Part 3: choice of mutation sites
You will now integrate the information you learned about calmodulin’s binding sites at the structural and residue levels. Decide on two modifications that might plausibly increase or decrease CaM’s affinity for calcium, and briefly state your hypothesis for the effect of each mutation in your notebook. To simplify your primer design, please just choose one residue to modify, but make two independent changes to it. Part of your writing assignment for this module will involve describing your design process and reasoning more fully.
Part 4: primer design for mutagenesis
In Module 1, you designed primers for creating a 32bp deletion in a GFP plasmid. Primer design for site-directed mutagenesis is in one respect more simple than in the previous exercise: both primers will be directed at the same location on each strand, and thus will be precisely complementary. You should also heed the following design guidelines:
- The desired mutation (1-3 bp) must be present on both strands.
- The mutation should occur approximately in the middle of the sequence.
- The primer should be 25-45 bp long.
- A G/C content of > 40% is desired.
- Both primers should terminate in at least one G or C base.
- The melting temperature should exceed 78 °C, according to:
- Tm = 81.5 + 0.41 (%GC) – 675/N - %mismatch
- N is primer length, and the two percentages should be whole numbers
Once you have chosen your mutation site, you might begin by writing out the codon of interest. Next consider the options for coding a new amino acid. Finally, you might pick the codon that incurs the fewest point mutations. An example is outlined below.
Residue 64 of calmodulin is tyrosine, encoded by TAC. To change to asparagine, one might choose GAU or GAC. Since GAC requires only one mutation (rather than two for GAU), we choose this codon. Ultimately, your primer might look like the following, which has a Tm of almost 81, and a G/C content of ~40%.
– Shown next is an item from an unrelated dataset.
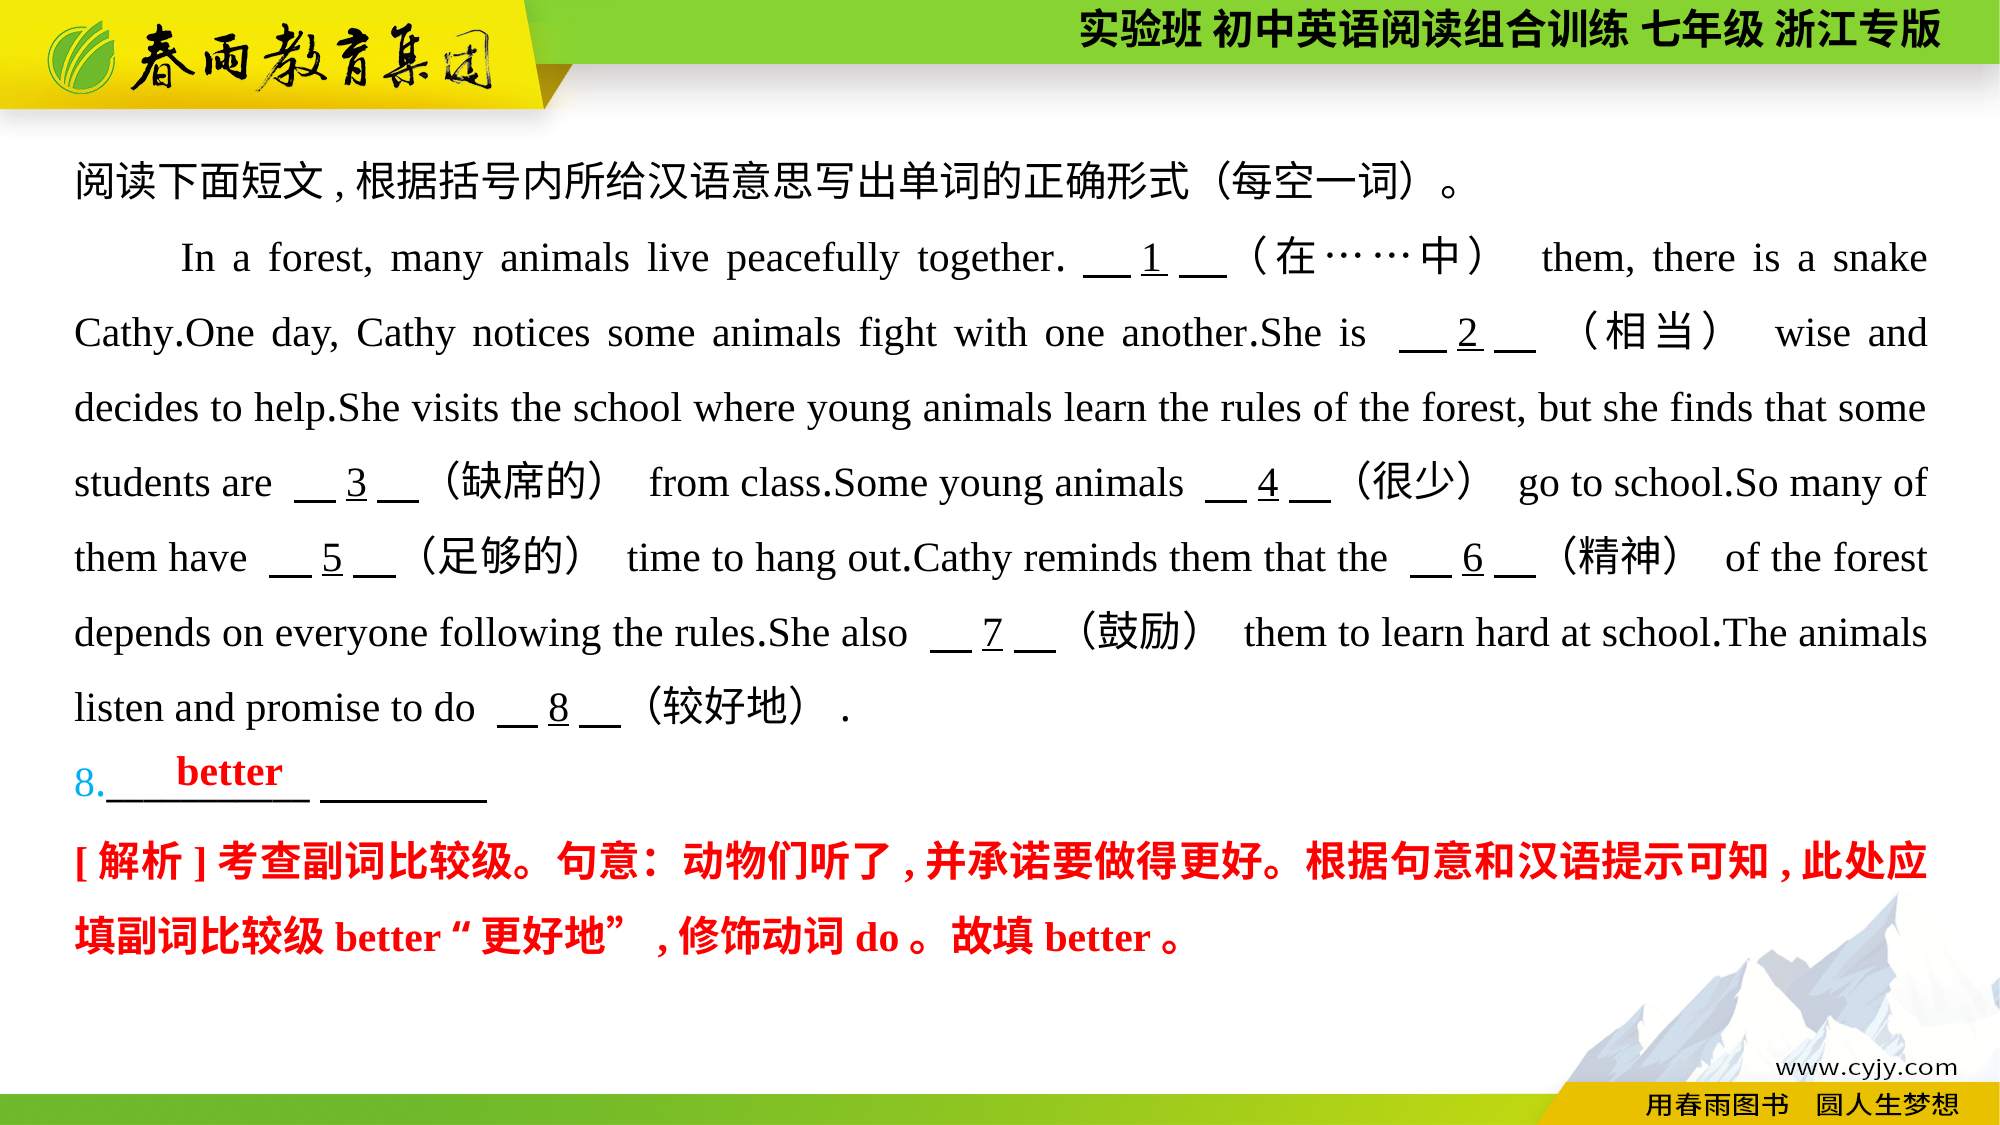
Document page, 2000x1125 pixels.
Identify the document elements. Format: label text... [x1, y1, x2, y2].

5’ GCT GAT GGC AAT GGA ACG ATT GAC TTT CCT GAA TTT CTT ACT ATG
3’ CGA CTA CCG TTA CCT TGC TAA CTG AAA GGA CTT AAA GAA TGA TAC
When you are done, remember to reverse your second primer so it reads 5’-3’ (for ease of ordering).
For next time
- Look ahead to Part 4 of our next lab class. Carefully read the two papers and come prepared to discuss them. There is no need to hand in written answers to any of the questions - they are simply meant to guide your reading.
- So long as you're doing a close reading of the paper about inverse pericam, you may as well complete your analysis of the components of IPC. How do the linkers in your annotated IPC sequence document compare to those reported by Nagai et al. in the Results section of their paper?